TASK DIRECTIONS
What appears from the line containing "It is common" to the end of the listing below should be copied exactly, with no other lines.

TASK DATA
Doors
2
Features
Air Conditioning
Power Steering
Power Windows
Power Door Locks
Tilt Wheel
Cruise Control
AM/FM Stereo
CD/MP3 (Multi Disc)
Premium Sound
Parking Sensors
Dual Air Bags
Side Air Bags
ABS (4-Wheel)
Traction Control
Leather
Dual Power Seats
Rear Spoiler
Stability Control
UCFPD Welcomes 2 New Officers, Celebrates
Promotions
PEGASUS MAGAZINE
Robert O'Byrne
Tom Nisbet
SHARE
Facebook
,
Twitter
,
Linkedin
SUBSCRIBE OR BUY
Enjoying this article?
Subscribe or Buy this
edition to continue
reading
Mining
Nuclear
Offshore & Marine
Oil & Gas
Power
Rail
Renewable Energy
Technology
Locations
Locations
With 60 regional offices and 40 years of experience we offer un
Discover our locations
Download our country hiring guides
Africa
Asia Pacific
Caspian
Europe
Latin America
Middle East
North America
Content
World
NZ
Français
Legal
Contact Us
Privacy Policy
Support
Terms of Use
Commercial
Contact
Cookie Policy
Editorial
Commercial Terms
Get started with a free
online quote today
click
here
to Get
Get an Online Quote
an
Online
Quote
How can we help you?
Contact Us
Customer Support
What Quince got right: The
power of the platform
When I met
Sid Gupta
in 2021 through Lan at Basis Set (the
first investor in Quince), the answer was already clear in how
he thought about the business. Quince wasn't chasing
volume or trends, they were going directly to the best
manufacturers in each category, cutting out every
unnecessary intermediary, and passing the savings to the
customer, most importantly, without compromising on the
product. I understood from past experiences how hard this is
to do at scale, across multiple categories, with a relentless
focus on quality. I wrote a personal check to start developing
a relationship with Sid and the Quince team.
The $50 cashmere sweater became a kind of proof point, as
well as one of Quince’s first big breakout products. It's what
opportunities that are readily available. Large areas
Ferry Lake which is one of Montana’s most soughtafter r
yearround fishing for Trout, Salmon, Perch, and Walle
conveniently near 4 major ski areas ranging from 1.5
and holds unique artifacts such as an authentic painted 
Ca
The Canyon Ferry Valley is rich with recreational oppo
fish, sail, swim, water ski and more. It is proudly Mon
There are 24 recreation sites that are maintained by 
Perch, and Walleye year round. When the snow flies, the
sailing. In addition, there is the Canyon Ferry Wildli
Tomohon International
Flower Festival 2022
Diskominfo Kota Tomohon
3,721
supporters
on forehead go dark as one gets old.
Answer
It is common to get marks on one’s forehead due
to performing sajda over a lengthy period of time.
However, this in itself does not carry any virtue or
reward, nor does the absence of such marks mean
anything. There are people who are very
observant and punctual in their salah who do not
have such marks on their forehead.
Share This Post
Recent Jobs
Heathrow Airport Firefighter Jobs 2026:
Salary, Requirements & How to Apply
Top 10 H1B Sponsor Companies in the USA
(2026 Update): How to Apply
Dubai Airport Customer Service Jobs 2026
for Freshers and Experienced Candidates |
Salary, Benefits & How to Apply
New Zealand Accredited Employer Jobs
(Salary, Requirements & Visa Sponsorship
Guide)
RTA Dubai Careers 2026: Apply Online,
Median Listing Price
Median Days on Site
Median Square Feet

RESPONSE TO THE EXERCISE
It is common to get marks on one’s forehead due
to performing sajda over a lengthy period of time.
However, this in itself does not carry any virtue or
reward, nor does the absence of such marks mean
anything. There are people who are very
observant and punctual in their salah who do not
have such marks on their forehead.
Share This Post
Recent Jobs
Heathrow Airport Firefighter Jobs 2026:
Salary, Requirements & How to Apply
Top 10 H1B Sponsor Companies in the USA
(2026 Update): How to Apply
Dubai Airport Customer Service Jobs 2026
for Freshers and Experienced Candidates |
Salary, Benefits & How to Apply
New Zealand Accredited Employer Jobs
(Salary, Requirements & Visa Sponsorship
Guide)
RTA Dubai Careers 2026: Apply Online,
Median Listing Price
Median Days on Site
Median Square Feet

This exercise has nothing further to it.